**Document section**.
Richard Allen (1803–1886) was a draper, a philanthropist and abolitionist in Dublin. Allen raised £20,000 to help the Irish famine by writing letters to America.

Life
Allen was born to Edward and Ellen Allen at Harold's Cross near Dublin. He was the second of fifteen children.

Allen was an orthodox Quaker and his business was in textiles but his interests were in reform, temperance and the abolition of slavery. He married Ann Webb in 1828.

In 1837, Allen was one of three founding members, with James Haughton and Richard Davis Webb, of the Hibernian Antislavery Association. This was not the first antislavery association but it was acknowledged to be the most active. Allen served as the secretary of this association.

Allen founded the Irish Temperance and Literary Gazette and used this publication to forward his ideas and those of the Anti-Slavery Association.

Opposition to slavery in Ireland had a long pedigree. As was the case in Britain, its most prominent Irish supporters were Protestant, notably Methodists, Quakers and Unitarians, and meetings were generally held in Nonconformist churches. One of the greatest contributions to the anti-slavery debate was made by the flamboyant and controversial Irish nationalist, Daniel O’Connell, champion of Catholic Emancipation.

**Problem requirements**. Name every person mentioned by name in the passage on Richard Allen. The lines that follow come from a different source than the passage on Richard Allen.

**Supplied data**.

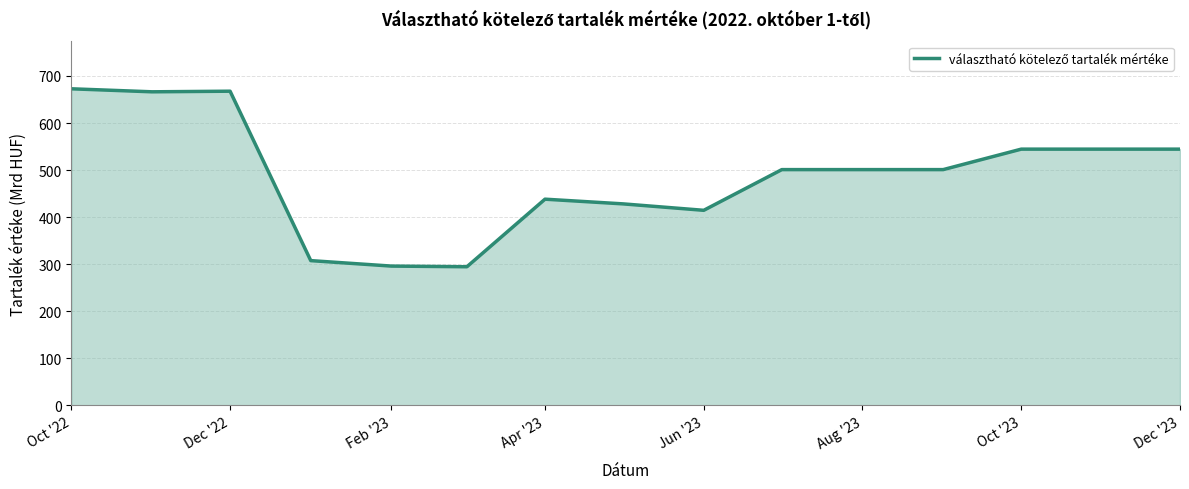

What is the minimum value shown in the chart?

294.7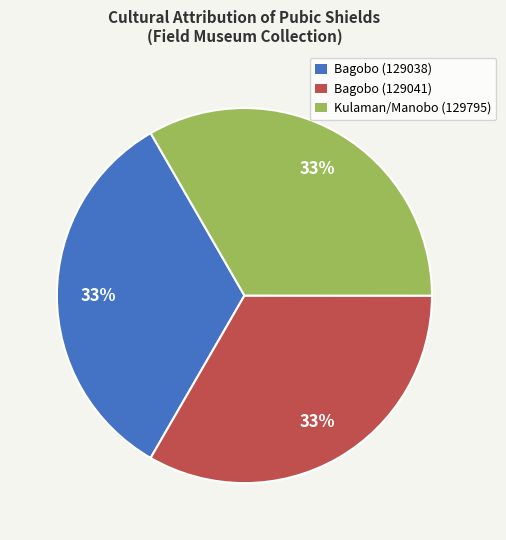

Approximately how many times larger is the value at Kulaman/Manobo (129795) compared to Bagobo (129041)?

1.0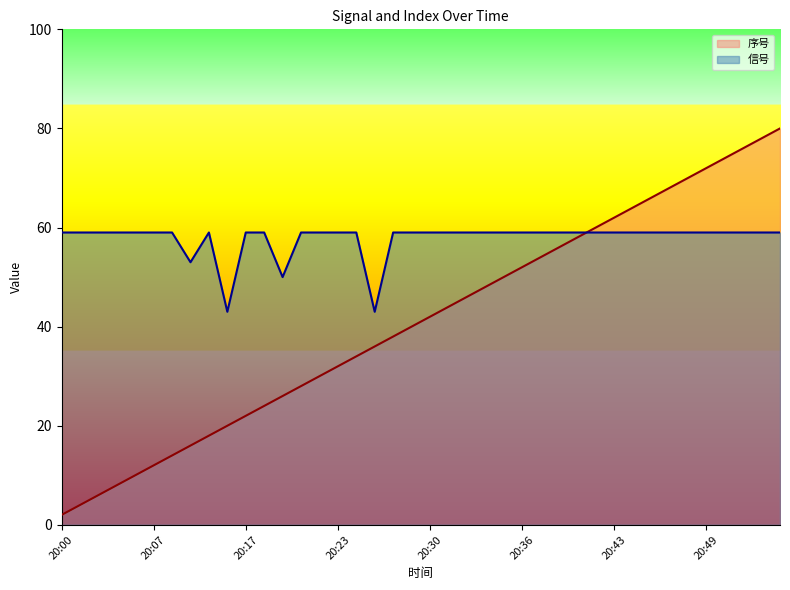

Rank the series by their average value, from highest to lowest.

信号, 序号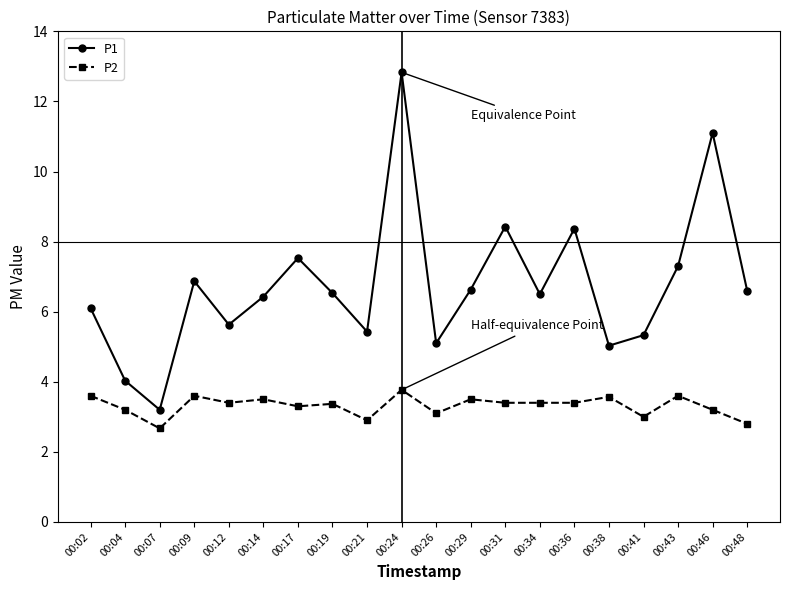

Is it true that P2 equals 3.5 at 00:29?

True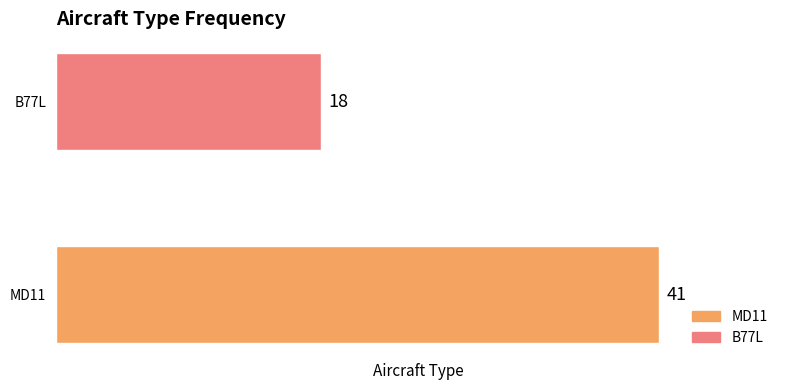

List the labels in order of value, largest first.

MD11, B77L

--

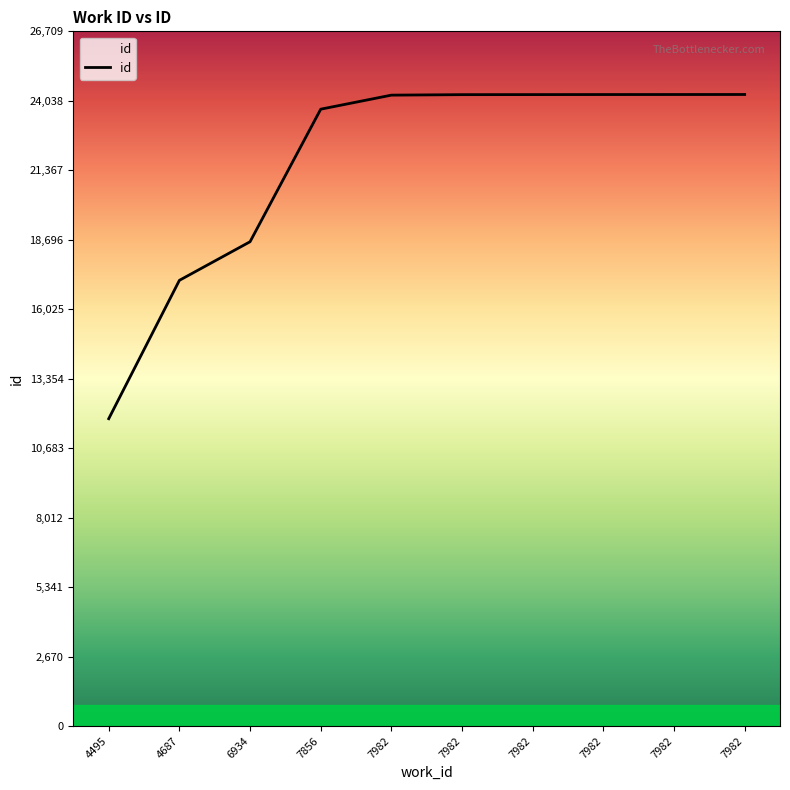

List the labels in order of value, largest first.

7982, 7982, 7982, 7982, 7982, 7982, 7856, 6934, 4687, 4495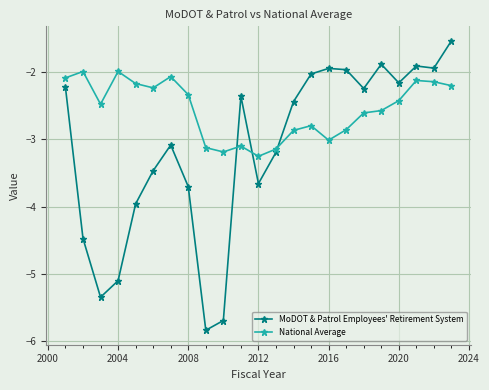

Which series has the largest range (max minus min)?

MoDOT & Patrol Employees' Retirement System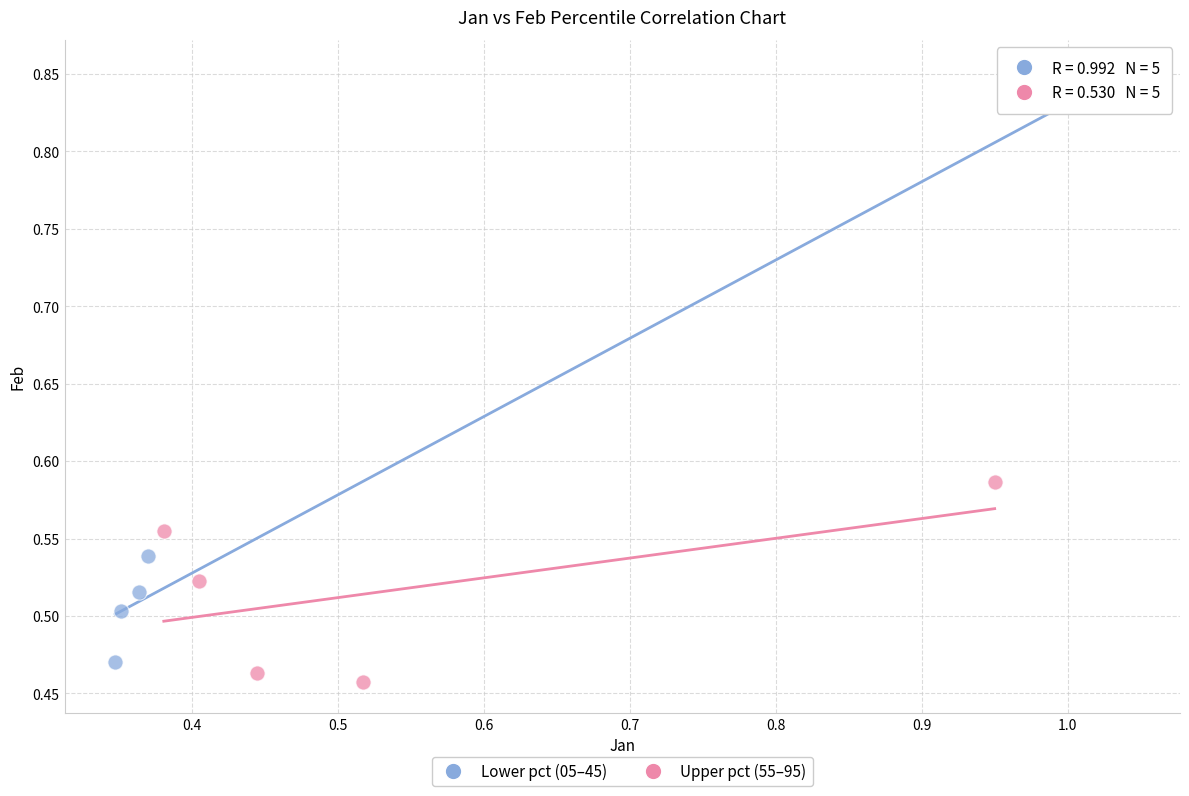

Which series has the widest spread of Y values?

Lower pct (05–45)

--

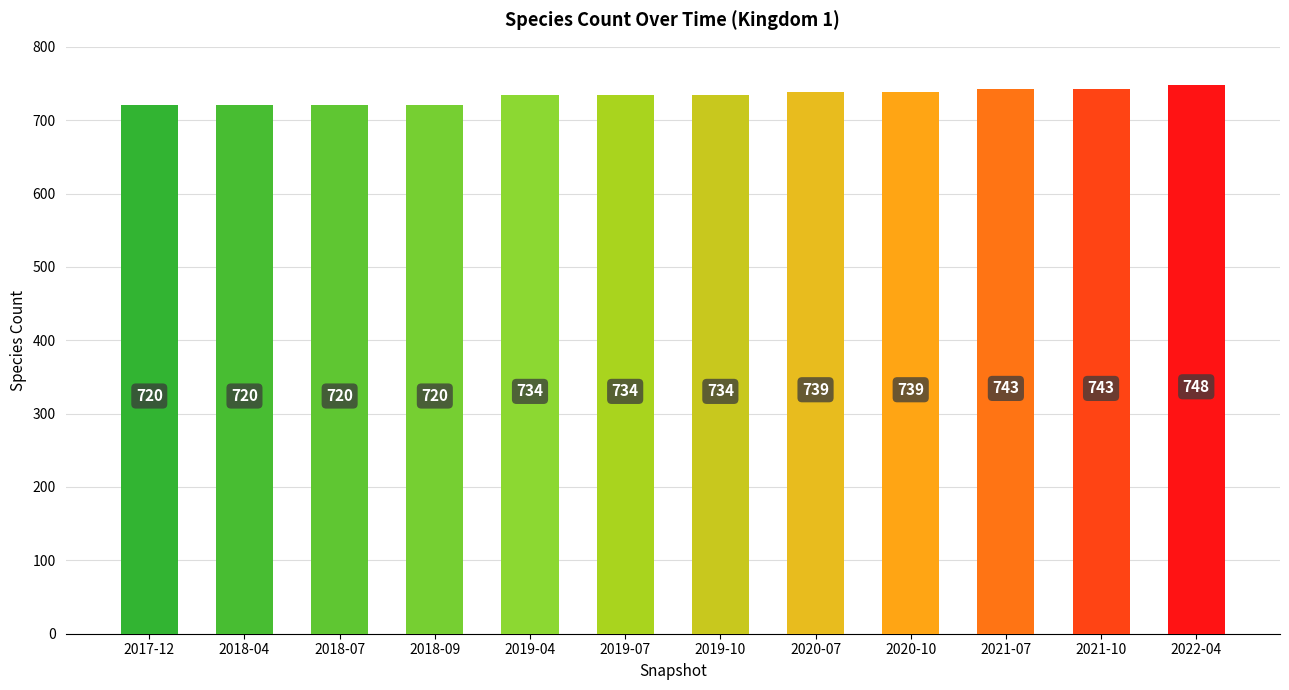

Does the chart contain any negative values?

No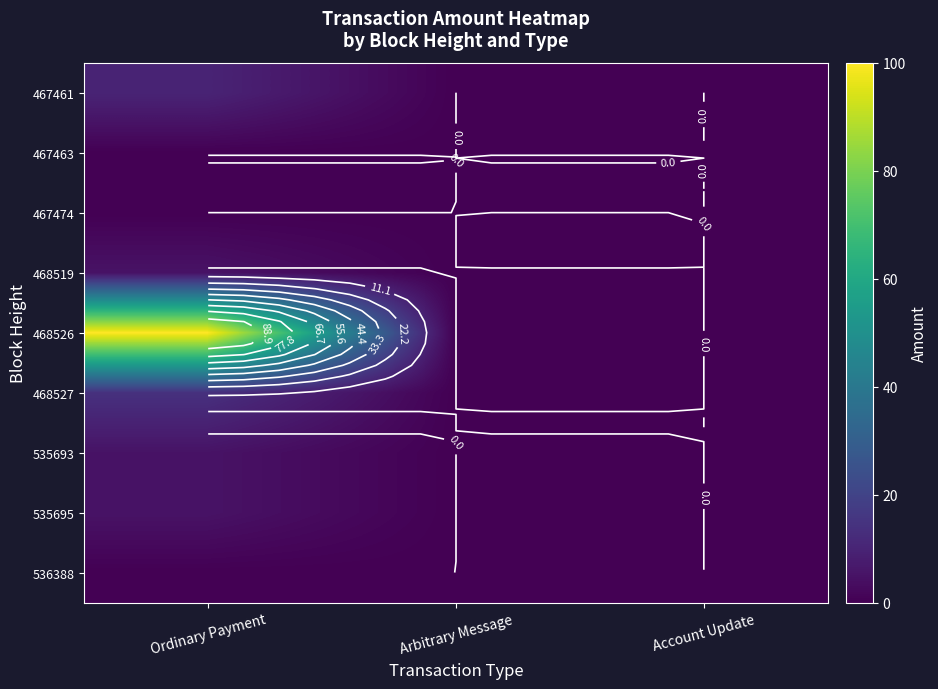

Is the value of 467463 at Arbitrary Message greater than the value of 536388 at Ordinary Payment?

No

**Result**. Richard Allen, Edward Allen, Ellen Allen, Ann Webb, James Haughton, Richard Davis Webb, Daniel O'Connell